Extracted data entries
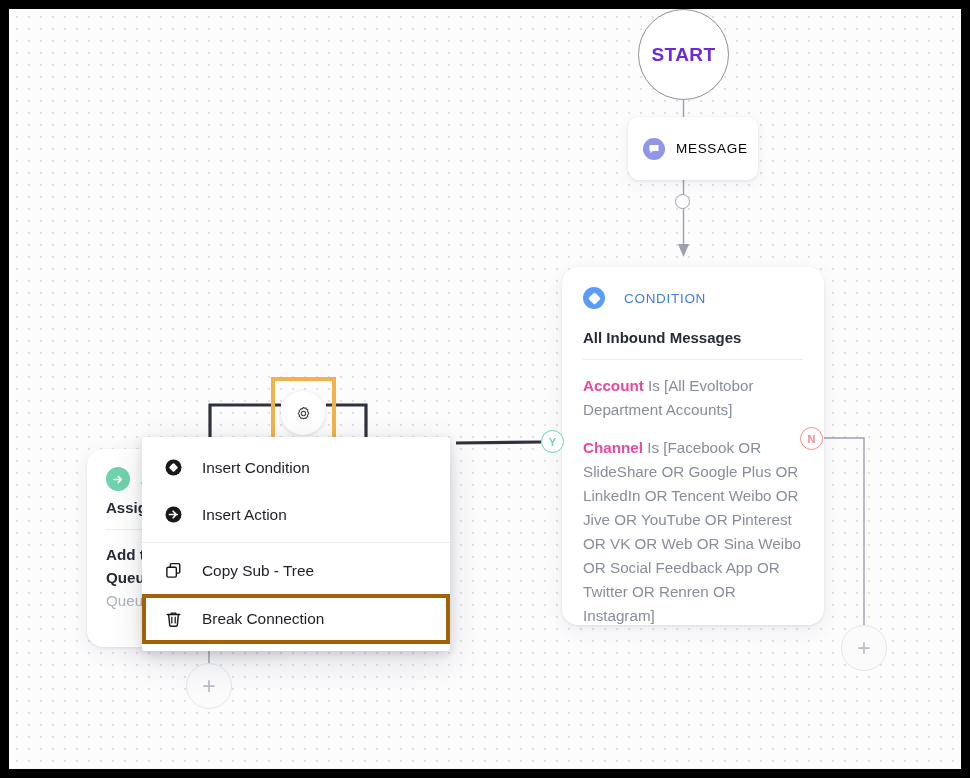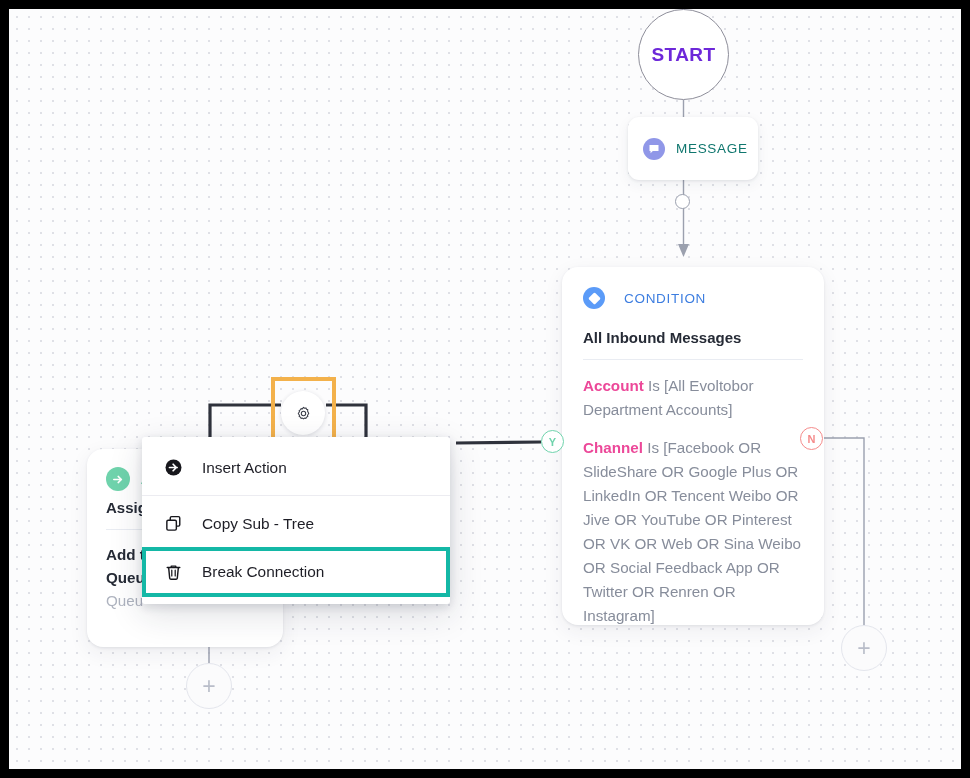--- a/index.html
+++ b/index.html
@@ -76,21 +76,21 @@
     border-radius: 50%;
     display: flex; align-items: center; justify-content: center;
     flex: none;
   }
   #message-icon { background: #9097e8; }
   #message-icon svg { width: 12px; height: 12px; display:block; }
   #message-label {
     margin-left: 11px;
     font-size: 13.5px;
     letter-spacing: .7px;
-    color: #0f766e;
+    color: #000000;
     font-weight: 400;
   }
 
   
   #condition-node {
     left: 553px; top: 258px;
     width: 262px; height: 358px;
     background: #ffffff;
     border-radius: 16px;
     box-shadow: 0 1px 3px rgba(40,45,70,.10), 0 6px 20px rgba(40,45,70,.07);
@@ -290,21 +290,21 @@
     margin-left: 17px;
     font-size: 15.4px;
     color: #1e1e26;
   }
   .menu-sep {
     height: 1px;
     background: #ececf1;
     margin: 4px 0 4px 0;
   }
   .menu-item.highlighted {
-    border: 4px solid #14b8a6;
+    border: 4px solid #a16207;
     height: 50px;
     padding-left: 16px;
   }
 </style>
 </head>
 <body>
 
 <div id="frame">
   <div id="canvas">
 
@@ -397,20 +397,29 @@
 
     <div class="add-btn" id="add-left">
       <span>+</span>
     </div>
     <div class="add-btn" id="add-right">
       <span>+</span>
     </div>
 
     <div id="context-menu">
 
+      <div class="menu-item">
+        <span class="mi-icon">
+          <svg width="19" height="19" viewBox="0 0 20 20" xmlns="http://www.w3.org/2000/svg">
+            <circle cx="10" cy="10" r="8.4" fill="#17171c"></circle>
+            <rect x="6.6" y="6.6" width="6.8" height="6.8" rx="1" fill="#ffffff" transform="rotate(45 10 10)"></rect>
+          </svg>
+        </span>
+        <span class="mi-label">Insert Condition</span>
+      </div>
 
       <div class="menu-item">
         <span class="mi-icon">
           <svg width="19" height="19" viewBox="0 0 20 20" xmlns="http://www.w3.org/2000/svg">
             <circle cx="10" cy="10" r="8.4" fill="#17171c"></circle>
             <path d="M5.8 10h8M9.6 6.6L13 10l-3.4 3.4" fill="none" stroke="#ffffff" stroke-width="1.8" stroke-linecap="round" stroke-linejoin="round"></path>
           </svg>
         </span>
         <span class="mi-label">Insert Action</span>
       </div>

Required action |
Across the data above, how many lines contain "label"? Reply with a bare number.

Response box |
3